Investment Managers Face Tough Investment Climate in 2023
Global investment managers (IMs) face macro pressures and a challenging investment environment in 2023, with traditional IMs more exposed than alternative IMs, Fitch Ratings says in a new report. Pressure on asset values, net flows and resulting management fees is likely to intensify due to increasing market volatility and slower economic growth.
Fitch’s 2023 sub-sector outlook for traditional IMs is ‘Deteriorating’ as we expect competitive pressures to increase as investable wealth diminishes and relative performance is tested. Traditional IMs with strong, diversified franchises and significant fee-earning assets under management are better placed to face the challenges, but smaller IMs may find their financial metrics under pressure unless they can deliver investment outperformance, for example through greater specialisation.

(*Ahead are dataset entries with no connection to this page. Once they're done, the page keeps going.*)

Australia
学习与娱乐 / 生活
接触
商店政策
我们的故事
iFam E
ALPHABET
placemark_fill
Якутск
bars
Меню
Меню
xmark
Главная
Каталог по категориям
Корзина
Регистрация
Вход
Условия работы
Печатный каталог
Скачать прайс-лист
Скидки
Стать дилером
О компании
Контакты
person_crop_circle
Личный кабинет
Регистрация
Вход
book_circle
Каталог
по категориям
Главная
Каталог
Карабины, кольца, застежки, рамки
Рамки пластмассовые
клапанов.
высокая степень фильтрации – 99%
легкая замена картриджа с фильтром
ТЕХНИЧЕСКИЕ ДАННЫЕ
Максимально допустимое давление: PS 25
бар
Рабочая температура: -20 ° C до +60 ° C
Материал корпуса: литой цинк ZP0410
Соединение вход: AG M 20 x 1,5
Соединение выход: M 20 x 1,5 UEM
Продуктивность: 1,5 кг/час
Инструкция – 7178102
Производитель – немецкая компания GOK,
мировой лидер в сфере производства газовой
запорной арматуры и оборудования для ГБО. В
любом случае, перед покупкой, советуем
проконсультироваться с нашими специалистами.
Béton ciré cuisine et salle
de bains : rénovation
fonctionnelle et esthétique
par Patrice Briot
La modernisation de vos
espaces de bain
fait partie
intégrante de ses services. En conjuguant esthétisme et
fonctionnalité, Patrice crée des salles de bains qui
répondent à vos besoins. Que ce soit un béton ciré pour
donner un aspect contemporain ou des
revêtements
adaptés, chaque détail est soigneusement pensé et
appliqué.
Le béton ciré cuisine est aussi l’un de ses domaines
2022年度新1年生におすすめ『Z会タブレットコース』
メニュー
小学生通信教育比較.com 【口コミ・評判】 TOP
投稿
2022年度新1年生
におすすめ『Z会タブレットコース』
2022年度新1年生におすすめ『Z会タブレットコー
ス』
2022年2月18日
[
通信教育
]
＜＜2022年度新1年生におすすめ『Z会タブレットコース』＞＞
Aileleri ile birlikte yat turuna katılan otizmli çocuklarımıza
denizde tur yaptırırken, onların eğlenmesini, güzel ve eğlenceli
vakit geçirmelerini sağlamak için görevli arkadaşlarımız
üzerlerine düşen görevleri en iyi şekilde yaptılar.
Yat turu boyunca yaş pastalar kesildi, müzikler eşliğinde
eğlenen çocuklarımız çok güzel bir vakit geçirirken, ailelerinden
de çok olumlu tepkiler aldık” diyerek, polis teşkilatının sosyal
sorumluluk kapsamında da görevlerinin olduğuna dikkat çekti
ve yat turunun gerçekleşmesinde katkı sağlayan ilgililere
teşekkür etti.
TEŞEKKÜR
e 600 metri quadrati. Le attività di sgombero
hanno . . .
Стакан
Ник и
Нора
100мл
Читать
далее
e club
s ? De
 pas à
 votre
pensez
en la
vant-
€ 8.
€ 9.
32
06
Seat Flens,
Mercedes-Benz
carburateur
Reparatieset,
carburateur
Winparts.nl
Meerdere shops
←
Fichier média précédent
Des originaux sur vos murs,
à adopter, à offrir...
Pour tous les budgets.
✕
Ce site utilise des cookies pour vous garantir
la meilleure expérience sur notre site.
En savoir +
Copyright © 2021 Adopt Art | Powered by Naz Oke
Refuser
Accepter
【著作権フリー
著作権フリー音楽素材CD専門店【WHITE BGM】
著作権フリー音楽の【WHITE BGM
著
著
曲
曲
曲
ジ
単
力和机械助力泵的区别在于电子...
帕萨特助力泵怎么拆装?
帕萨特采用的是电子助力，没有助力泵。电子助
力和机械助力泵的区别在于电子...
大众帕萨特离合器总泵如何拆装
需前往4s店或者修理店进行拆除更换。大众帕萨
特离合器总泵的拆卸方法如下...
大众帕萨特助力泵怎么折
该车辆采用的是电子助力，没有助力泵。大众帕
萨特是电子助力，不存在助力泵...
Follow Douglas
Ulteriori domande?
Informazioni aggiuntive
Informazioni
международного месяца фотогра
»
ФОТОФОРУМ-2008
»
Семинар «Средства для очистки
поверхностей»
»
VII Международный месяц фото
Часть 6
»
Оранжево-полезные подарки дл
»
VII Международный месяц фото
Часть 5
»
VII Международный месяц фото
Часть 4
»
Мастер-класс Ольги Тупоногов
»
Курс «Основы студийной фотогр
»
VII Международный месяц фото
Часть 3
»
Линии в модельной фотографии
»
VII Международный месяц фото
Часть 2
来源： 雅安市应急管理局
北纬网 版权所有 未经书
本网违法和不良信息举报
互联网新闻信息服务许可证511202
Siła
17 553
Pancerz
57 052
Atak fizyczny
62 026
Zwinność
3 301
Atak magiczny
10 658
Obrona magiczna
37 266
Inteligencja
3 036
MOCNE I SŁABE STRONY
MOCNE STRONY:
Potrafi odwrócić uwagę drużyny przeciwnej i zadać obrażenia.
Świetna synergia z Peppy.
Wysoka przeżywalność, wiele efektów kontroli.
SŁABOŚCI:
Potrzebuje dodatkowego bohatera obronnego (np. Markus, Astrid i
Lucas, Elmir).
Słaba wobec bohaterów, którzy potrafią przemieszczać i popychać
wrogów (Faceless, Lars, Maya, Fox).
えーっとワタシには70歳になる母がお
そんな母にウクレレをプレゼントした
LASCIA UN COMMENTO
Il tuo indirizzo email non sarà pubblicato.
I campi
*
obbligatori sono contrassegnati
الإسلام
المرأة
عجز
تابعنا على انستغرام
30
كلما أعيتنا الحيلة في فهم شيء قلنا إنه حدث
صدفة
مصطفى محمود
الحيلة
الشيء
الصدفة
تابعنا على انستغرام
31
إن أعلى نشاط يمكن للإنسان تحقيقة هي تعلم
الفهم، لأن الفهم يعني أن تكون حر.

Competition from passive funds, which have outperformed active funds (net of fees) in recent years, is also likely to continue.
Leverage for traditional IMs could rise from a low base given reduced earnings and increased acquisition activity due to lower valuation multiples. Liquidity could also deteriorate but near-term debt maturities are fairly modest.
Fitch expects regulators to focus on emerging investment risks in 2023, including higher-risk strategies that could lead to outsized investment losses or fund liquidity issues when markets are volatile. Fitch also expects regulators to continue their efforts to harmonise ESG definitions globally and to crack down on ‘greenwashing’.
Alternative IMs are likely to be more resilient than traditional IMs given the stability of their fees and long-term closed-end fund structures and growing perpetual capital structures. They also have a significant amount of available capital to deploy at more attractive valuations. Fitch’s 2023 sector outlook for alternative IMs is ‘Neutral’, in contrast to the sector outlook for traditional IMs.
Fitch’s 2023 sub-sector outlook for Canadian pension funds is also ‘Neutral’, reflecting their long-term investment focus, captive inflows and exceptionally strong asset overcollateralisation and liquidity.